La mujer de Maheu arrastró a sus hijos fuera de la casa, sin reparar en el camino lleno de barro, ni en el frío siquiera en los desiertos campos, ni en el cielo encapotado y triste. Decidida a entrar en casa de Maheu al pasar de vuelta por Montsou, entró, y tanto suplicó, que acabó por sacarle dos panes, algunas otras provisiones, Y hasta los dos francos que necesitaba, porque debemos advertir que aquel hombre era también prestamista, a una semana de plazo. No la quería a ella; a quien deseaba era a Catalina; la mujer de Maheu lo comprendió así, cuando le recomendó mandase a su hija por lo que les hiciese falta.

Pero eso ya se vería. Catalina era muy capaz de abofetearle si se propasaba con ella.

III

Daban las once en la capilla del barrio de los Doscientos cuarenta, un edificio de ladrillo, adonde iba a decir misa todos los domingos el padre Joire. Al lado, en la escuela, que también era de ladrillo, se oían las voces monótonas de los muchachos a pesar de hallarse las ventanas cerradas para resguardarse del frío del exterior. Las amplias calles, señaladas por jardinillos unidos unos a otros, continuaban desiertas; y aquellos jardines, destrozados por los vientos de invierno, causaban tristeza más que otra cosa. En todas las casas estaban haciendo la comida; las chimeneas humeaban; de tarde en tarde se veía una mujer en la calle, que abría una puerta y desaparecía enseguida. Por todas partes, a las orillas de las aceras, los canales iban a desbordar en los agujeros de las alcantarillas, aun cuando hacía ya días que no había llovido, tan cargado estaba el cielo de humedad. Y aquel pueblecillo, levantado como por encanto en medio de la desierta llanura, bordeado por caminos negruzcos que parecían una orla de luto, tenía el aspecto más triste que se puede imaginar.

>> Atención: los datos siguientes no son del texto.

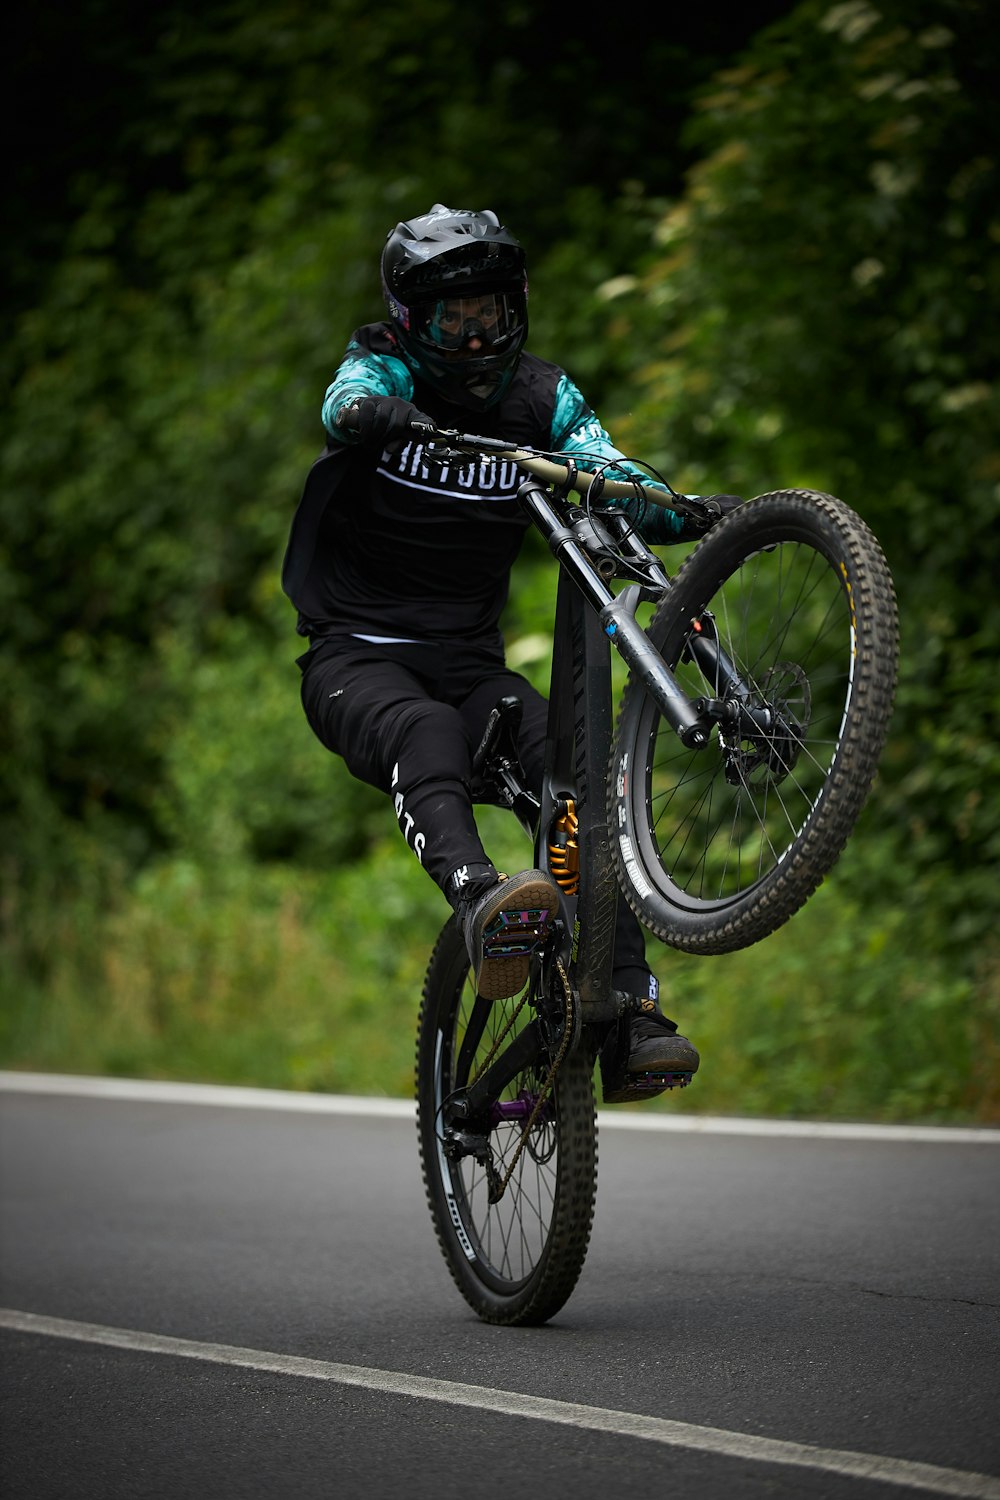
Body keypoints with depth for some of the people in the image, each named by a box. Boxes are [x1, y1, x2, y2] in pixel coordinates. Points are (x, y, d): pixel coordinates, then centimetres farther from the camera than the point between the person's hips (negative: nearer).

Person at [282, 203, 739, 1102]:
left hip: (468, 659, 3)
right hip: (358, 657, -3)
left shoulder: (542, 398, 5)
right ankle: (482, 903, -63)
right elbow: (348, 404, -29)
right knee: (427, 733, -37)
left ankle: (630, 1021, -28)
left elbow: (615, 488, -8)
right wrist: (372, 415, -54)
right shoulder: (386, 371, -4)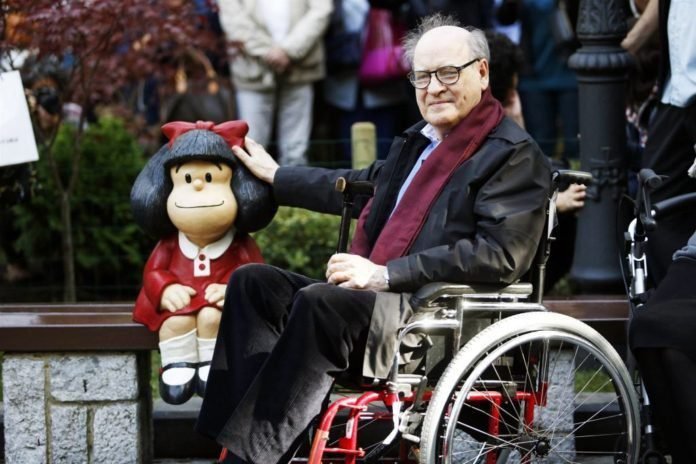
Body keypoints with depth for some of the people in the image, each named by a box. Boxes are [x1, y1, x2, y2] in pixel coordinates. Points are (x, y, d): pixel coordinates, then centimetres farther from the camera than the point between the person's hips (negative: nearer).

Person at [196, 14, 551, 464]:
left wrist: (385, 274, -20)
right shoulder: (416, 142, 23)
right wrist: (274, 175, 49)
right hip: (379, 300, 9)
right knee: (253, 281, -6)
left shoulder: (516, 155, -5)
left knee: (320, 301, -33)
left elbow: (500, 255, -18)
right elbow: (361, 187, 42)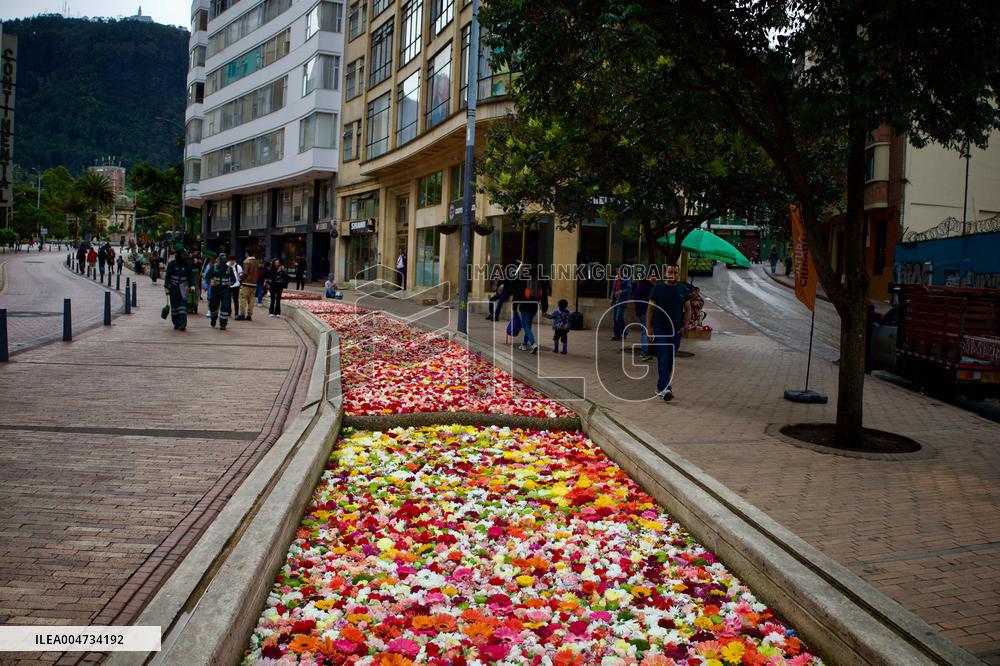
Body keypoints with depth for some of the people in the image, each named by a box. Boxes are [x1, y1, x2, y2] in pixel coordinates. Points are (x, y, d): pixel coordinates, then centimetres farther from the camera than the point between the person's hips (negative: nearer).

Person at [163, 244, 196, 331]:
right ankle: (176, 324, 16)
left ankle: (182, 324, -12)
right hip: (174, 287, -1)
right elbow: (167, 276, -1)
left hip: (183, 287, 1)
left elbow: (191, 275, 11)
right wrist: (166, 287, -4)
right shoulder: (172, 263, -2)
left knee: (183, 305, -9)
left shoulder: (187, 263, 4)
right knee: (174, 306, 6)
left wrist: (192, 285, 1)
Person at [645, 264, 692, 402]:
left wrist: (685, 325, 1)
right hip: (660, 330, -3)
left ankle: (661, 386, 23)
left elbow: (688, 309, 13)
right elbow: (650, 308, 1)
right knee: (663, 359, -10)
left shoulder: (682, 289, 8)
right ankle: (664, 388, -15)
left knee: (670, 360, 10)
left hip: (676, 330, 4)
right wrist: (648, 326, -6)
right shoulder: (657, 288, 1)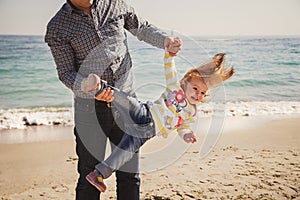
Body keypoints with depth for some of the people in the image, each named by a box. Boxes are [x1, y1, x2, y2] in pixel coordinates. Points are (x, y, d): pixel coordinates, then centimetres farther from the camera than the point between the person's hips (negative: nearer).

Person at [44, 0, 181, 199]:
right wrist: (91, 90, -25)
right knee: (90, 177, 5)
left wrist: (164, 40, -2)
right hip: (90, 108, -2)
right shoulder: (57, 27, -3)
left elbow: (142, 28, 18)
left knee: (130, 175, 9)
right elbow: (66, 73, -5)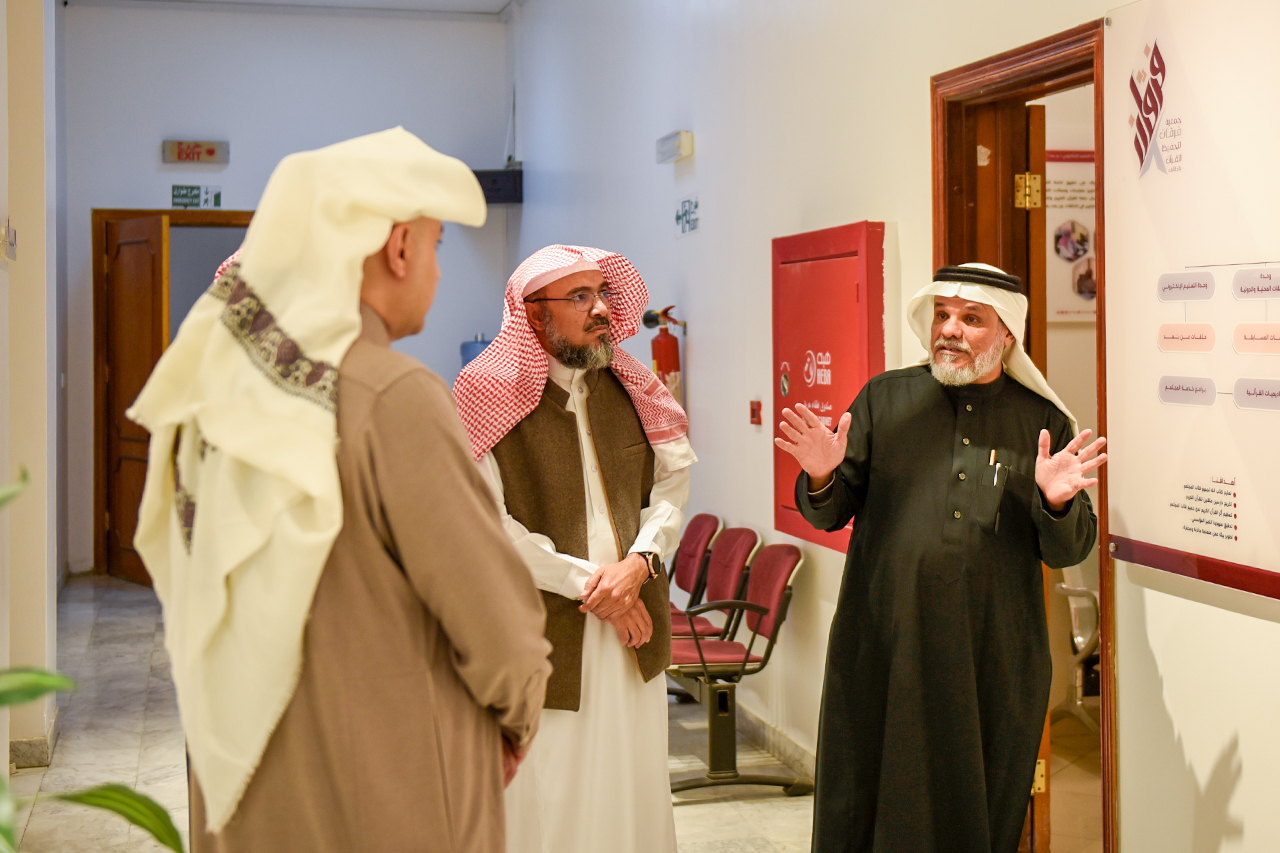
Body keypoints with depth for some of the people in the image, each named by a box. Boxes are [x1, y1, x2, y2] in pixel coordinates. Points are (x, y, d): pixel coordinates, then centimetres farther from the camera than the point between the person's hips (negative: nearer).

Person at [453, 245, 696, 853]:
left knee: (634, 792, 14)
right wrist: (586, 581, -13)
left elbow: (671, 488, 9)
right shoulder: (488, 395, -8)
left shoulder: (631, 389, 10)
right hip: (543, 637, -5)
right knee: (546, 804, 2)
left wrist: (639, 562, -10)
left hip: (634, 630, 5)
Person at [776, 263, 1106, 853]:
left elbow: (1069, 551, 4)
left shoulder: (1046, 423, 5)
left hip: (994, 665, 0)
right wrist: (822, 477, -15)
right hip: (882, 651, 0)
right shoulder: (884, 399, 6)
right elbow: (830, 515, 7)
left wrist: (1056, 502, -17)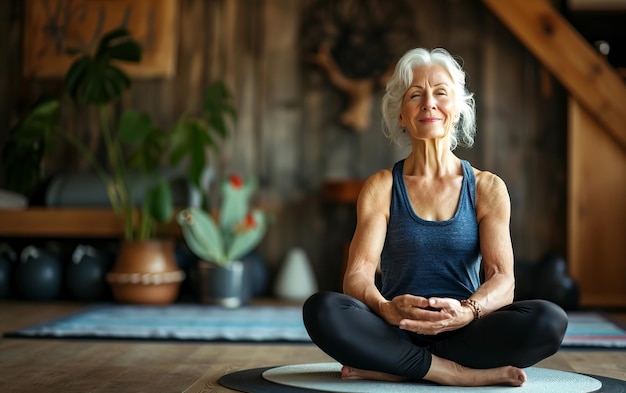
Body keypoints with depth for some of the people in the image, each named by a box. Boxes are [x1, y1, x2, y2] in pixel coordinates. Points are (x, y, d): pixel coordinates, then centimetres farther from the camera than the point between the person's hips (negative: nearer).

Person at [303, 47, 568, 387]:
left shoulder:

Antes de entrar en su casa la mujer de Maheu, dio un rodeo para comprar patatas en casa de la mujer de un vigilante, que conservaba algunas de la cosecha anterior. Detrás de un grupo de árboles, aunque raquíticos, cosa bien rara en aquella estéril llanura, se veían unas cuantas casas aisladas, rodeadas de jardín. La Compañía reservaba estas viviendas para los capataces, por lo cual los obreros llamaban a aquel barrio el de las Medias de seda, de igual modo que al suyo le tenían apellidado Paga tus deudas, por el deseo de burlarse de su propia miseria.